Lawrence Watt-Evans's Fiction
One of my pet topics, on which I will post more one of these days, is the Rationalist in Fiction. Most of the time - it goes almost without saying - the Rationalist is done completely wrong. In Hollywood, the Rationalist is a villain, or a cold emotionless foil, or a child who has to grow into a real human being, or a fool whose probabilities are all wrong, etcetera. Even in science fiction, the Rationalist character is rarely done right - bearing the same resemblance to a real rationalist, as the mad scientist genius inventor who designs a new nuclear reactor in a month, bears to real scientists and engineers.
Perhaps this is because most speculative fiction, generally speaking, is interested in someone battling monsters or falling in love or becoming a vampire, or whatever, not in being rational... and it would probably be worse fiction, if the author tried to make that the whole story. But that can't be the entire problem. I've read at least one author whose plots are not about rationality, but whose characters are nonetheless, in passing, realistically rational.
That author is Lawrence Watt-Evans. His work stands out for a number of reasons, the first being that it is genuinely unpredictable. Not because of a postmodernist contempt for coherence, but because there are events going on outside the hero's story, just like real life.

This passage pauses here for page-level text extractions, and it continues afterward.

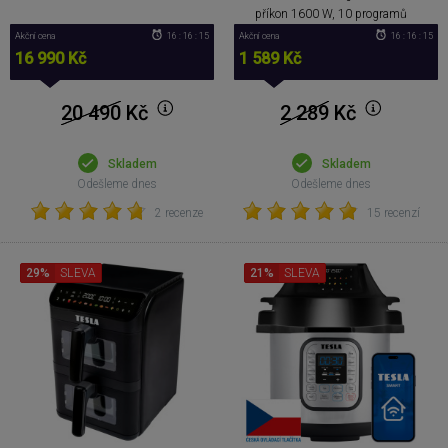
příkon 1600 W, 10 programů
Akční cena
16 : 16 : 14
Akční cena
16 : 16 : 14
16 990 Kč
1 589 Kč
20 490
Kč
2 289
Kč
Skladem
Skladem
Odešleme dnes
Odešleme dnes
2 recenze
15 recenzí
29%
SLEVA
21%
SLEVA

Most authors, if they set up a fantasy world with a horrible evil villain, and give their main character the one sword that can kill that villain, you could guess that, at the end of the book, the main character is going to kill the evil villain with the sword.
Not Lawrence Watt-Evans. In a Watt-Evans book, it's entirely possible that the evil villain will die of a heart attack halfway through the book, then the character will decide to sell the sword because they'd rather have the money, and then the character uses the money to set up an investment banking company.